● **Input material**:

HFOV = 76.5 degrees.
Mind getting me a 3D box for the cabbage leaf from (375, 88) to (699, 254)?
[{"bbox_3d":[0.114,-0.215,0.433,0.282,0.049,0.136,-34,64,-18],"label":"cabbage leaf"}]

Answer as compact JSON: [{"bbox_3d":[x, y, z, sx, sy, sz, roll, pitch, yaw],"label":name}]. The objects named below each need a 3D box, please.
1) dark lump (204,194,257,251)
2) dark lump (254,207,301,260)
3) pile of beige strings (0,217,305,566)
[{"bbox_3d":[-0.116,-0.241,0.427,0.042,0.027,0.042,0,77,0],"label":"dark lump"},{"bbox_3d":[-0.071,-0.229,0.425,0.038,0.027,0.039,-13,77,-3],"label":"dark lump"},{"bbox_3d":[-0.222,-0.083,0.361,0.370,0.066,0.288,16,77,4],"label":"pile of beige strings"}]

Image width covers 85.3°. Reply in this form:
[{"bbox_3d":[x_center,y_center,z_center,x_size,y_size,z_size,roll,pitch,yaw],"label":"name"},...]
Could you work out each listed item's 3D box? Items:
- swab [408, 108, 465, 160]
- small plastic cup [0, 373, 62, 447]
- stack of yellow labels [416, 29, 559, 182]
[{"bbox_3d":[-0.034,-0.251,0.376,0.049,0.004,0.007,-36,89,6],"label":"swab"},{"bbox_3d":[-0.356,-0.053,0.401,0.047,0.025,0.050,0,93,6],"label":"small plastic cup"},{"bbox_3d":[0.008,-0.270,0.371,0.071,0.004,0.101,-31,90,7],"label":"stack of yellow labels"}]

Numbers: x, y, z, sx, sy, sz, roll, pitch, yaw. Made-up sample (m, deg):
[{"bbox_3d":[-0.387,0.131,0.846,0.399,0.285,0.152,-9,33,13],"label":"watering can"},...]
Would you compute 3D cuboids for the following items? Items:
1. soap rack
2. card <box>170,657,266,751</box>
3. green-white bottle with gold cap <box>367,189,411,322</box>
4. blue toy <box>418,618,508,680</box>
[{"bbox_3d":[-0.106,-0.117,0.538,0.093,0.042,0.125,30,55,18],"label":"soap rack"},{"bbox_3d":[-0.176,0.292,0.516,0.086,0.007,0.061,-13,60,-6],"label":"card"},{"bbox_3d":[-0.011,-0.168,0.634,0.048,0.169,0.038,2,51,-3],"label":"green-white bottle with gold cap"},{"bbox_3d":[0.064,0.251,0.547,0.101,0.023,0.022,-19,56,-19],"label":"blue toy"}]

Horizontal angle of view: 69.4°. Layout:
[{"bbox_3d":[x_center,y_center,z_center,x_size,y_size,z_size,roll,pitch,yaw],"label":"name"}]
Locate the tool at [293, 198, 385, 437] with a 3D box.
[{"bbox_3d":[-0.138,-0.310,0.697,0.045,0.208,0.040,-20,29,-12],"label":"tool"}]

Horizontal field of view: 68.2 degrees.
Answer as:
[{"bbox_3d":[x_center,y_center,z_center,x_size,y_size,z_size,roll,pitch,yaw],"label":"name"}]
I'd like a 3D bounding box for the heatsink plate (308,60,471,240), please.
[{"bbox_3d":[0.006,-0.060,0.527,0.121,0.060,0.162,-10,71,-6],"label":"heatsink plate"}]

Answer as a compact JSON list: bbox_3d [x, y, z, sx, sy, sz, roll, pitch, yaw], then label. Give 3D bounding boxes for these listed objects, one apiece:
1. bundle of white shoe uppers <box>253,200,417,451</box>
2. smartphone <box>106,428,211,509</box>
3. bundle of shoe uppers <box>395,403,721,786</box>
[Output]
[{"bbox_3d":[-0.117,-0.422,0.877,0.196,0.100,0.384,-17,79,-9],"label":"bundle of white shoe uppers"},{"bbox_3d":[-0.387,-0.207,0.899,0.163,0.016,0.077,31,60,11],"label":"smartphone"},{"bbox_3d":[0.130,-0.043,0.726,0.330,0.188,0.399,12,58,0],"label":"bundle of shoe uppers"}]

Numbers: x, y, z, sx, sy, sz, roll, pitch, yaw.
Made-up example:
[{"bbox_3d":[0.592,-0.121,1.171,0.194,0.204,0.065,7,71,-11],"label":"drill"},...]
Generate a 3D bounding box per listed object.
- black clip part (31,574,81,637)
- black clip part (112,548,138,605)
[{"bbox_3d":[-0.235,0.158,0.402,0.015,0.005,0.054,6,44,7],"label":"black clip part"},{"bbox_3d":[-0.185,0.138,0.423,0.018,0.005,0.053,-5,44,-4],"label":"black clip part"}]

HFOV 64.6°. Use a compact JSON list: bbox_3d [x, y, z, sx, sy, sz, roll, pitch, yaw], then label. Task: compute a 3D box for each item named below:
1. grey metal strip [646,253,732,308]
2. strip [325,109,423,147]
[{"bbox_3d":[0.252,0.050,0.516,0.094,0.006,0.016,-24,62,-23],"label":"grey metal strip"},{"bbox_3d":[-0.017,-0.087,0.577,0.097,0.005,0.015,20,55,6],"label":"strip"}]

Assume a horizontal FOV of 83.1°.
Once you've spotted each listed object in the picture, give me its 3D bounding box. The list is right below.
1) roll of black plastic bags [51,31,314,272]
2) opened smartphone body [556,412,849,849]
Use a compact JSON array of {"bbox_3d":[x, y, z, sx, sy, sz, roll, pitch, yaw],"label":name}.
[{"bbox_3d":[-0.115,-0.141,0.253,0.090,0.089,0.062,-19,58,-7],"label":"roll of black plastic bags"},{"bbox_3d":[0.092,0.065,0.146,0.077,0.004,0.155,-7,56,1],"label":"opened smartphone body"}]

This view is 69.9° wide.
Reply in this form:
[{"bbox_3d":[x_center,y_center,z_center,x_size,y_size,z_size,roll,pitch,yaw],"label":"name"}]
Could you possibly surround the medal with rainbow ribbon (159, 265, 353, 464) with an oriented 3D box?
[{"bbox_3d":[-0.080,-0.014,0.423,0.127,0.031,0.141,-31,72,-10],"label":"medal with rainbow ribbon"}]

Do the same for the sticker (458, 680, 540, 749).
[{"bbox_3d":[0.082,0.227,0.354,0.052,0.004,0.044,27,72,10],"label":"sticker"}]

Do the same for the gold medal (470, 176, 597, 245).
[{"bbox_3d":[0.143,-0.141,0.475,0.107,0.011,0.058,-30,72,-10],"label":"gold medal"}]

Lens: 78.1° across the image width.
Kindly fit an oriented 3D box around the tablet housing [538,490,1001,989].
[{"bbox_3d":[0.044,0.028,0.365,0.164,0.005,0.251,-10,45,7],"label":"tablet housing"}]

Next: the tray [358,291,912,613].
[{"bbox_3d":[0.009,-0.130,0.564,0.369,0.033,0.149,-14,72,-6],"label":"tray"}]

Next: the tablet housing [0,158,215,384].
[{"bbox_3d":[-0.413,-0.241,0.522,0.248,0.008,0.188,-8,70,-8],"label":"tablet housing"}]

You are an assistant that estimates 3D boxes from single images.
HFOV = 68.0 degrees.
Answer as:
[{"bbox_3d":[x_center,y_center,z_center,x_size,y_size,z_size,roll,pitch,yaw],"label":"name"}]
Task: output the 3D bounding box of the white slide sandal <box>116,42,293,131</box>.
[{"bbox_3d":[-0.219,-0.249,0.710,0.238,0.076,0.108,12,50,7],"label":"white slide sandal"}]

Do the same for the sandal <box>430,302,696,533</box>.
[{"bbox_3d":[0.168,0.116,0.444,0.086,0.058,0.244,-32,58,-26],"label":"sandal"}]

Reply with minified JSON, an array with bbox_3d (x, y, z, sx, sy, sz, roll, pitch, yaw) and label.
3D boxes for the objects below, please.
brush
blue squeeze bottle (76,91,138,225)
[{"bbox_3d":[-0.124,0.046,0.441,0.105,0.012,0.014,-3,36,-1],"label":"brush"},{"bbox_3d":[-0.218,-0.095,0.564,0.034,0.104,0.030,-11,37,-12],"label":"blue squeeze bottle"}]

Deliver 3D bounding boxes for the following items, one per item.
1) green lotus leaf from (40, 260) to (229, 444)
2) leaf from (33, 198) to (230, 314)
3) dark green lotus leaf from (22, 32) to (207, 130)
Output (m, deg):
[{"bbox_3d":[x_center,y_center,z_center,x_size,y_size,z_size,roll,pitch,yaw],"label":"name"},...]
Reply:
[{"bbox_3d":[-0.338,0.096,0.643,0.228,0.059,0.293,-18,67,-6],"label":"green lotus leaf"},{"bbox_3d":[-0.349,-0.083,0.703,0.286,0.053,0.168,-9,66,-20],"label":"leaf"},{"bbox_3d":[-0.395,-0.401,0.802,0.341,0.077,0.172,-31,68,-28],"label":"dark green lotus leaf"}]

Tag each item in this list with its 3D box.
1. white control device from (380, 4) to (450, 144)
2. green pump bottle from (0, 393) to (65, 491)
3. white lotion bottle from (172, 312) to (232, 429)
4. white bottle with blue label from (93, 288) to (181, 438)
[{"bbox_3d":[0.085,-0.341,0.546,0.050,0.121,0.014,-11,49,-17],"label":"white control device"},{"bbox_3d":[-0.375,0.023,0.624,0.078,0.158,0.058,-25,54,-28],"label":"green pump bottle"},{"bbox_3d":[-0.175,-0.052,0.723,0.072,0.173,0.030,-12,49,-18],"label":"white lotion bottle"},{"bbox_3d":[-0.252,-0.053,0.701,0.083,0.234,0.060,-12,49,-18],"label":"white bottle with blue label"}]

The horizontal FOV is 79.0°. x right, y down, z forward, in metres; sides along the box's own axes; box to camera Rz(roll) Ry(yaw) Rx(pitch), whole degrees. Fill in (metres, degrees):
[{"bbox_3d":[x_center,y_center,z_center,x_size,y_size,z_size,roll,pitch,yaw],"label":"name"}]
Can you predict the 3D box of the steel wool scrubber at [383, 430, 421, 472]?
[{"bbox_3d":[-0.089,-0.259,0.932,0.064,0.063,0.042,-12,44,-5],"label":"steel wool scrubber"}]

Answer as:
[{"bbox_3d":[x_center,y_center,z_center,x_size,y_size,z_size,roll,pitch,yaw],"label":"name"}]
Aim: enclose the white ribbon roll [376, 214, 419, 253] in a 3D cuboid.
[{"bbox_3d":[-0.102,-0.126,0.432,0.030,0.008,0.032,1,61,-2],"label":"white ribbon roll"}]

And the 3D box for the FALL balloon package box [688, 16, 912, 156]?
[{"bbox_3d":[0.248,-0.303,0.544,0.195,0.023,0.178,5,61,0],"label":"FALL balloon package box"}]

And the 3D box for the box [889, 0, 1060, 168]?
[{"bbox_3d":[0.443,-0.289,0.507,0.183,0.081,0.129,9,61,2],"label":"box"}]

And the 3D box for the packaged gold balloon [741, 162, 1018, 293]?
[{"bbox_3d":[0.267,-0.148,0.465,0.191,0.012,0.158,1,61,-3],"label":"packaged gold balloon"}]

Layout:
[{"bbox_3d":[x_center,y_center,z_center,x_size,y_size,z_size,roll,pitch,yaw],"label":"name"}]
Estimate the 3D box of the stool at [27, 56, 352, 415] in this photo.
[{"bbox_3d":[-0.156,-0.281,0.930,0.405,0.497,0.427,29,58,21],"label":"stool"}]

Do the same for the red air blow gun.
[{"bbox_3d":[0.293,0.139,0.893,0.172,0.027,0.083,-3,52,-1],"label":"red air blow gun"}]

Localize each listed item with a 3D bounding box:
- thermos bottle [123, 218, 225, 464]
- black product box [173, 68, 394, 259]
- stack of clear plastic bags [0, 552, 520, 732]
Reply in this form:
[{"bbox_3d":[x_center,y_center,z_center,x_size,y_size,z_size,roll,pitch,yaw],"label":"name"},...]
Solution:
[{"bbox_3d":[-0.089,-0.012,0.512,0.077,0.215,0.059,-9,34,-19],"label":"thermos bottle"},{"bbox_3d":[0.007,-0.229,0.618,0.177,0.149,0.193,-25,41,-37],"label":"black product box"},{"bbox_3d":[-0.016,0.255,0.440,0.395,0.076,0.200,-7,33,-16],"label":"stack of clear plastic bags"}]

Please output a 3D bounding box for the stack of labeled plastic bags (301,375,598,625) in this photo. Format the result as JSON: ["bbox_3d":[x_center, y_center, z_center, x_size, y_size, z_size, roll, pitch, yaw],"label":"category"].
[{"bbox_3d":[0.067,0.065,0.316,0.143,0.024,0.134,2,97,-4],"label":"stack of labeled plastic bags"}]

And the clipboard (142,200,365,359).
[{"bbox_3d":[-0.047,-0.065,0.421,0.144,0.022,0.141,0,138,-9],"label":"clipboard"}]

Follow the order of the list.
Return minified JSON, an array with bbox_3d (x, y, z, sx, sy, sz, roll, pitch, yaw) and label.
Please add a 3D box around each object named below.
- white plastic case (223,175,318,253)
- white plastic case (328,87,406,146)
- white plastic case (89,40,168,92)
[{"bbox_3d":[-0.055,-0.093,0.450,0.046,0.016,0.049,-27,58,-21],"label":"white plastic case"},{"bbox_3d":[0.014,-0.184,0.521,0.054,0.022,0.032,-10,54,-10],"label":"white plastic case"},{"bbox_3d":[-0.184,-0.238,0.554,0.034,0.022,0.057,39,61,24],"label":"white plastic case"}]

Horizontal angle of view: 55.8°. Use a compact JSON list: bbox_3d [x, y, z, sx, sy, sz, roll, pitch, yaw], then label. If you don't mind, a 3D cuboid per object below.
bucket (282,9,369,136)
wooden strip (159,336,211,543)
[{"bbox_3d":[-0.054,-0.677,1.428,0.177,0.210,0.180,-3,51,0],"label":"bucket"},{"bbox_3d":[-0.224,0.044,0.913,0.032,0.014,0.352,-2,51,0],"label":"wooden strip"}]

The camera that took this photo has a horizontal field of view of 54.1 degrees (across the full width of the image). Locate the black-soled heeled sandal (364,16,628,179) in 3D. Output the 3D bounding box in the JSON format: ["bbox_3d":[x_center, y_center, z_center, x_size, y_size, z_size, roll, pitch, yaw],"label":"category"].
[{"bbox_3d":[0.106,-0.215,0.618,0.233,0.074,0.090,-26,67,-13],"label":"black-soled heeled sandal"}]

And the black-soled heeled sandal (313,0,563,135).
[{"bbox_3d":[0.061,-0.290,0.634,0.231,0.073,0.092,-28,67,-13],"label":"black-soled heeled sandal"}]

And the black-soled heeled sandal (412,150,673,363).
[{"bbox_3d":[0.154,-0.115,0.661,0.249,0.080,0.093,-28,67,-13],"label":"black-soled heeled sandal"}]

● **About this task**: Produce a word-for-word copy of everything above from the line holding "1. bundle of" down to the line holding "3. bundle of", with both of those lines kept.

● **The completed task**:
1. bundle of white shoe uppers <box>253,200,417,451</box>
2. smartphone <box>106,428,211,509</box>
3. bundle of shoe uppers <box>395,403,721,786</box>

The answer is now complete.